• [LO QUE SE PIDE] Reproduce literalmente las líneas del material desde su comienzo. Detente después de la línea que contiene "#### part/whole", que también debe incluirse.

• [EXTRACTOS DE DATOS]
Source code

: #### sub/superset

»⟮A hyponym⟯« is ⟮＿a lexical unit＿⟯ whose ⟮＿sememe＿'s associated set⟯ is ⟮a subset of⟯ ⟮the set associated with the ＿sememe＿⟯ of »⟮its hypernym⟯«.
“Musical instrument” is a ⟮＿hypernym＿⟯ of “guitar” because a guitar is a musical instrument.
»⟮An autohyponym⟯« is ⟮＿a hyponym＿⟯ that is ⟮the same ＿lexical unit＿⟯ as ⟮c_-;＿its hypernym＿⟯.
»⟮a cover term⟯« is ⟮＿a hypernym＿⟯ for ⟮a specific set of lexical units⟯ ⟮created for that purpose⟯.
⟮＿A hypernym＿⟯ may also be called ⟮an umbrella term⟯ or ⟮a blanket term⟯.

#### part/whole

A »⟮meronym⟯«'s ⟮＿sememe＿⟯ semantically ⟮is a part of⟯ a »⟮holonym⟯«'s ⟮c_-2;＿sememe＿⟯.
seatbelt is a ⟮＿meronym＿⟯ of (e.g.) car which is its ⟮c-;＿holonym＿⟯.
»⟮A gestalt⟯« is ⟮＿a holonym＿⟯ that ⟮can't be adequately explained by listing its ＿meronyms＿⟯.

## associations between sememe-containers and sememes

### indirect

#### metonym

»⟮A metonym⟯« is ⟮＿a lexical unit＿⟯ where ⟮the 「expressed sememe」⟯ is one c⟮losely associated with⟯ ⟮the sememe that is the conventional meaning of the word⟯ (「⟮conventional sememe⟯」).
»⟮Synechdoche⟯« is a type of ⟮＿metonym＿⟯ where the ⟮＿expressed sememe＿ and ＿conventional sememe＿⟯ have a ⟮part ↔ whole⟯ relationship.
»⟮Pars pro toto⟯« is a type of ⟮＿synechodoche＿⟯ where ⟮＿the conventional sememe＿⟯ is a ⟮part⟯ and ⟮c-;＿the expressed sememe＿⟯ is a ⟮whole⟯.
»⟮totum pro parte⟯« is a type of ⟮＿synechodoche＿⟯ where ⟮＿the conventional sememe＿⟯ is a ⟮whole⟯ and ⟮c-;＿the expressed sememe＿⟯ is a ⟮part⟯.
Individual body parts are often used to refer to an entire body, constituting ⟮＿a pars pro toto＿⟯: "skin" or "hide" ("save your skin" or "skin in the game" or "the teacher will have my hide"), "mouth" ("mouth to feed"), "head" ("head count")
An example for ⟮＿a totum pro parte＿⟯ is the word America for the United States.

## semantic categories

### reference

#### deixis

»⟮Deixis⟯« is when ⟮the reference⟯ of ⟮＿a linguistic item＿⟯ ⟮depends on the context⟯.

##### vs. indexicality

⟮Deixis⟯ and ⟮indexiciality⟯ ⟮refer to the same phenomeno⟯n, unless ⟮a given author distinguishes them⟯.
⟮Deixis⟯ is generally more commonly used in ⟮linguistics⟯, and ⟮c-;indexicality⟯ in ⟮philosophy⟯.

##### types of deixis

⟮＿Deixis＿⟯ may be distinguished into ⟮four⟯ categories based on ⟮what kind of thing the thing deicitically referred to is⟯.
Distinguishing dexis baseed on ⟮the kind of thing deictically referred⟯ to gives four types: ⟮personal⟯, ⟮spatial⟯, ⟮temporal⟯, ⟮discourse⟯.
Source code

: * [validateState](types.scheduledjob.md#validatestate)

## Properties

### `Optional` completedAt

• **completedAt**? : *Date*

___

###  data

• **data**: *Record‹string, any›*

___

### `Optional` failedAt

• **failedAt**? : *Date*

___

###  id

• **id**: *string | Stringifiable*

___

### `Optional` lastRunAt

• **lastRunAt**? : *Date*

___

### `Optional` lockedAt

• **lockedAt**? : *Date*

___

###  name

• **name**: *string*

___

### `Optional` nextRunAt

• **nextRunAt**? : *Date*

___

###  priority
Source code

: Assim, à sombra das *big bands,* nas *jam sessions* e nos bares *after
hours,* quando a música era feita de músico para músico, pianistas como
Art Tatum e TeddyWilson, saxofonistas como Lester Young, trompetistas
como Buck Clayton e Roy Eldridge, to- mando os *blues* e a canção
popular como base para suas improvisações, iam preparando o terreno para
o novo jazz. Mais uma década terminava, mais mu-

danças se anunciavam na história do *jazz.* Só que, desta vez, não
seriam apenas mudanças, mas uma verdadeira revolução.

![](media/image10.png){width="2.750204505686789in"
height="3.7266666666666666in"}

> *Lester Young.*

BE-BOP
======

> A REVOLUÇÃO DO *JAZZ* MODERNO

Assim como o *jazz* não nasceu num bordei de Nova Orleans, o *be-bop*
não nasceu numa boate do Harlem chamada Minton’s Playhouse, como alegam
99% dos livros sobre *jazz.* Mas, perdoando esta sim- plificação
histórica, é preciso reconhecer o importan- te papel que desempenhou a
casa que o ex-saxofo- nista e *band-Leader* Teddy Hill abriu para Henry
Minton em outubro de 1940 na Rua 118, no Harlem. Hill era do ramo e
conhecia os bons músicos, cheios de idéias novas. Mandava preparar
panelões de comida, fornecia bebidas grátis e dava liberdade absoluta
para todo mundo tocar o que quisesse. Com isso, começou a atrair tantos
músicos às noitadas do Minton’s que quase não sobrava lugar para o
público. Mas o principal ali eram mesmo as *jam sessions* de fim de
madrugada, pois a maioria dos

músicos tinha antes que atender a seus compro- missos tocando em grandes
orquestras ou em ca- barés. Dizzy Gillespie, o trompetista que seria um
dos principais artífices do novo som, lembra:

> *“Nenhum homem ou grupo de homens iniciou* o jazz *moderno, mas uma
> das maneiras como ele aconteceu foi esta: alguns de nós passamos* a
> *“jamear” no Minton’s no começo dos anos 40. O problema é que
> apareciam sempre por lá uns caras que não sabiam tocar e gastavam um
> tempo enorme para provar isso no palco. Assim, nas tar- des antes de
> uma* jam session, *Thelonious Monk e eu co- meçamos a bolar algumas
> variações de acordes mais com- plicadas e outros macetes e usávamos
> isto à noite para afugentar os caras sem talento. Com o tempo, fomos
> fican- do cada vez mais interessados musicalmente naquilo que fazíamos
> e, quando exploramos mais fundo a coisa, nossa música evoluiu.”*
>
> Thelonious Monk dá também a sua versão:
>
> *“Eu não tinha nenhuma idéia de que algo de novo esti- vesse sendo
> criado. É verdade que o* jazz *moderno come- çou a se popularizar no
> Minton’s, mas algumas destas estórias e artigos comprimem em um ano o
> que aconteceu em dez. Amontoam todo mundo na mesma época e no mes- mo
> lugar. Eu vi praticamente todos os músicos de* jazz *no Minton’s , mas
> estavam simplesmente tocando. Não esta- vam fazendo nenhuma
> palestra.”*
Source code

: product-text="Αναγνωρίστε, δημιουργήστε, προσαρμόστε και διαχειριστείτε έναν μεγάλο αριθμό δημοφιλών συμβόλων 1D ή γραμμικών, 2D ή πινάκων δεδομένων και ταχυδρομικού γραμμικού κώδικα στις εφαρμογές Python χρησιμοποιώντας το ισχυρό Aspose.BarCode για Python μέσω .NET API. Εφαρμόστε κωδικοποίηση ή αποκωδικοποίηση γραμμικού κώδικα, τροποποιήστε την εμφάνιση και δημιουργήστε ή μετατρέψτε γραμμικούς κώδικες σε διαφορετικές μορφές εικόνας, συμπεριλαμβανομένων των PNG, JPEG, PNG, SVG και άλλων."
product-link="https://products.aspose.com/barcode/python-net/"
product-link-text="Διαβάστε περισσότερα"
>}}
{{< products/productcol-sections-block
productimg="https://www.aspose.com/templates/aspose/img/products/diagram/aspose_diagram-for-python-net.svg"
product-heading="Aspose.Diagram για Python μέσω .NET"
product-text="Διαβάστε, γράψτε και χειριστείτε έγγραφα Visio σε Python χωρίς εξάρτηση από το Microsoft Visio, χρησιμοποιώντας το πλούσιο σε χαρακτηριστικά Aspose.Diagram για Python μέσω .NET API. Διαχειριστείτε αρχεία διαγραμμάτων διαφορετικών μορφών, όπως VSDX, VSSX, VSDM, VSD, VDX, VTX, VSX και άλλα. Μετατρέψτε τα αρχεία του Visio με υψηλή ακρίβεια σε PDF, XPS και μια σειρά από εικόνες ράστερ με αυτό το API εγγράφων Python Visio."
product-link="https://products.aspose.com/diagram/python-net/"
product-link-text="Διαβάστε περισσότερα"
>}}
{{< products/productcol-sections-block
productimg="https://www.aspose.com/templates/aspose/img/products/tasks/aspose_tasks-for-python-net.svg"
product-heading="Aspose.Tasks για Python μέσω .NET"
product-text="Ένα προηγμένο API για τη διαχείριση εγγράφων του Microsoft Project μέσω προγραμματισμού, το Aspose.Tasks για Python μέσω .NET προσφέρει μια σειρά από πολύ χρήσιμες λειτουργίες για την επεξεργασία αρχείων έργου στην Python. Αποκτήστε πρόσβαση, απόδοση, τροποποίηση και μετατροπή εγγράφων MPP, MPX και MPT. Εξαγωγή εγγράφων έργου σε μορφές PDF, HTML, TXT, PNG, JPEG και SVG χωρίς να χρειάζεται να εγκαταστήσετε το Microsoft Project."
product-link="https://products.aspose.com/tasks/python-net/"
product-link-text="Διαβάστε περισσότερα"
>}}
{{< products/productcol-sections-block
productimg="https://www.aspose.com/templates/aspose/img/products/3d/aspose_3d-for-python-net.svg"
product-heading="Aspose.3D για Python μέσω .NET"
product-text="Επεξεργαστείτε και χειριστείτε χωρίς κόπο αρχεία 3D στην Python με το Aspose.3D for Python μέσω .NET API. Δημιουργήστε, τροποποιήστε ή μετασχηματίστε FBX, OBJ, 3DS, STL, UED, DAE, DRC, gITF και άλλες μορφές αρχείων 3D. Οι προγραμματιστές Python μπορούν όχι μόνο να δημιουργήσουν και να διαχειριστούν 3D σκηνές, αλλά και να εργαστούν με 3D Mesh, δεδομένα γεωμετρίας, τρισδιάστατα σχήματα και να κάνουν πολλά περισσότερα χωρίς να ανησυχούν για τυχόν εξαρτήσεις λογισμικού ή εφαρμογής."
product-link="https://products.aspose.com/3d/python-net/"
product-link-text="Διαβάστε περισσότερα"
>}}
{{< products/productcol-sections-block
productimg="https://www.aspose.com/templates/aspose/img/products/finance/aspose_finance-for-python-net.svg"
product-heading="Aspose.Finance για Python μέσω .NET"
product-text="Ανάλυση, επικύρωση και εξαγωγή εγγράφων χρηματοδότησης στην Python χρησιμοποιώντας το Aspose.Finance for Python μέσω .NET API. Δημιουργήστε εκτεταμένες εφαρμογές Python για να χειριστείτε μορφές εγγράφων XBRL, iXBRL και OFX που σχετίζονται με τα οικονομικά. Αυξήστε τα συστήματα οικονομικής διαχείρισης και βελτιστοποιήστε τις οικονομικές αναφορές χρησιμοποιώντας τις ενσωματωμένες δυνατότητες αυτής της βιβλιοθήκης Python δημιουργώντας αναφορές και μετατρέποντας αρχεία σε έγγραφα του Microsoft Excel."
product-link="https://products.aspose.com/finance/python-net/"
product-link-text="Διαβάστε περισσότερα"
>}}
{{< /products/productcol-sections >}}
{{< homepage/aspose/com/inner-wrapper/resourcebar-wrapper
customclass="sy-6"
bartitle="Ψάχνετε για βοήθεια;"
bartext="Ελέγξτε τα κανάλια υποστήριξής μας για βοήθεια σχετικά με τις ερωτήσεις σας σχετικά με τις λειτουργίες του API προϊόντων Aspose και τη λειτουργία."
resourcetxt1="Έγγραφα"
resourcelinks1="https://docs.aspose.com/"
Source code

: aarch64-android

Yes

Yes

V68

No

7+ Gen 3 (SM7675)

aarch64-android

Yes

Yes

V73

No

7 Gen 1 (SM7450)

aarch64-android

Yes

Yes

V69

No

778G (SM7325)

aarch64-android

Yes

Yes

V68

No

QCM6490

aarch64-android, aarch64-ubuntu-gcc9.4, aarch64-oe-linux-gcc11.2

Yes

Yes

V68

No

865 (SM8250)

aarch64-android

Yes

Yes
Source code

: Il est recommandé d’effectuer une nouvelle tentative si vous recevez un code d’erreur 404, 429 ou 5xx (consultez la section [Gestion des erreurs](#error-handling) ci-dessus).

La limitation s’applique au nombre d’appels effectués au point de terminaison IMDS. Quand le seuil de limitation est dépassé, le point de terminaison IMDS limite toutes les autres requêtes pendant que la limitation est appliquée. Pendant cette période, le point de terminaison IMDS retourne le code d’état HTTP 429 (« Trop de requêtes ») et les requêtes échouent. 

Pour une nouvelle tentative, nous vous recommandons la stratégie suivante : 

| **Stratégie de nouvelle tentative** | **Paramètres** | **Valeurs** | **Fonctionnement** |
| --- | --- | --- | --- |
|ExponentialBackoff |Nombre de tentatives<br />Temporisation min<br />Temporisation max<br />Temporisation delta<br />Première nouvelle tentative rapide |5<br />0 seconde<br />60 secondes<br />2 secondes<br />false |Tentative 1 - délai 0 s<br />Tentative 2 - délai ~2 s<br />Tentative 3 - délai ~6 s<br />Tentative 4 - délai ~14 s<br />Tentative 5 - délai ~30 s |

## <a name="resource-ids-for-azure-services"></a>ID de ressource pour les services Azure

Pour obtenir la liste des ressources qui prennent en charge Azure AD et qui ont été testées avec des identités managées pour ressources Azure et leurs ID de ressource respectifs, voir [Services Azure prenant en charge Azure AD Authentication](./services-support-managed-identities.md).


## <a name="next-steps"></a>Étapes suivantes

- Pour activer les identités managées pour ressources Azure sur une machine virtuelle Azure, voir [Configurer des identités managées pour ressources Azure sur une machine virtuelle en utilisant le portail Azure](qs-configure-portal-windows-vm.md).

• [ÁREA DE RESPUESTA]
Source code

: #### sub/superset

»⟮A hyponym⟯« is ⟮＿a lexical unit＿⟯ whose ⟮＿sememe＿'s associated set⟯ is ⟮a subset of⟯ ⟮the set associated with the ＿sememe＿⟯ of »⟮its hypernym⟯«.
“Musical instrument” is a ⟮＿hypernym＿⟯ of “guitar” because a guitar is a musical instrument.
»⟮An autohyponym⟯« is ⟮＿a hyponym＿⟯ that is ⟮the same ＿lexical unit＿⟯ as ⟮c_-;＿its hypernym＿⟯.
»⟮a cover term⟯« is ⟮＿a hypernym＿⟯ for ⟮a specific set of lexical units⟯ ⟮created for that purpose⟯.
⟮＿A hypernym＿⟯ may also be called ⟮an umbrella term⟯ or ⟮a blanket term⟯.

#### part/whole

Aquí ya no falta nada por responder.